Extracted records:
::::::::

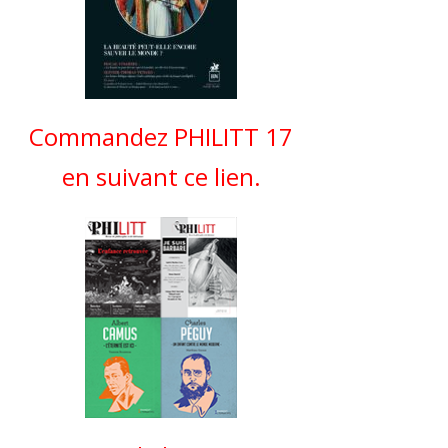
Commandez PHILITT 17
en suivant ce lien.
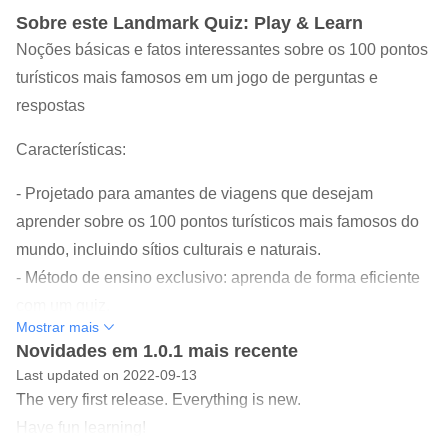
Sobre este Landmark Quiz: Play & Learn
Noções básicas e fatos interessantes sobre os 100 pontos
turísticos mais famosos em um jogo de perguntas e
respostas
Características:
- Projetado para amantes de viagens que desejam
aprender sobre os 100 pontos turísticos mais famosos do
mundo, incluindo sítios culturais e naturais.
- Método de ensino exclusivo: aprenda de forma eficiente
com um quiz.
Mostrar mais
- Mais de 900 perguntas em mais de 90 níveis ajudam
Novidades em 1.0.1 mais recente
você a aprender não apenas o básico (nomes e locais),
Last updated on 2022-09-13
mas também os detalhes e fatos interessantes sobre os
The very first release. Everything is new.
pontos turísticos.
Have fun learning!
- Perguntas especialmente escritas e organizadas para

::::::::

▶ [What is required] Your answer must be the line containing "Sobre este Landmark Quiz: Play & Learn" through the last line above, copied exactly, with nothing added.

▶ [Output of the task]
Sobre este Landmark Quiz: Play & Learn
Noções básicas e fatos interessantes sobre os 100 pontos
turísticos mais famosos em um jogo de perguntas e
respostas
Características:
- Projetado para amantes de viagens que desejam
aprender sobre os 100 pontos turísticos mais famosos do
mundo, incluindo sítios culturais e naturais.
- Método de ensino exclusivo: aprenda de forma eficiente
com um quiz.
Mostrar mais
- Mais de 900 perguntas em mais de 90 níveis ajudam
Novidades em 1.0.1 mais recente
você a aprender não apenas o básico (nomes e locais),
Last updated on 2022-09-13
mas também os detalhes e fatos interessantes sobre os
The very first release. Everything is new.
pontos turísticos.
Have fun learning!
- Perguntas especialmente escritas e organizadas para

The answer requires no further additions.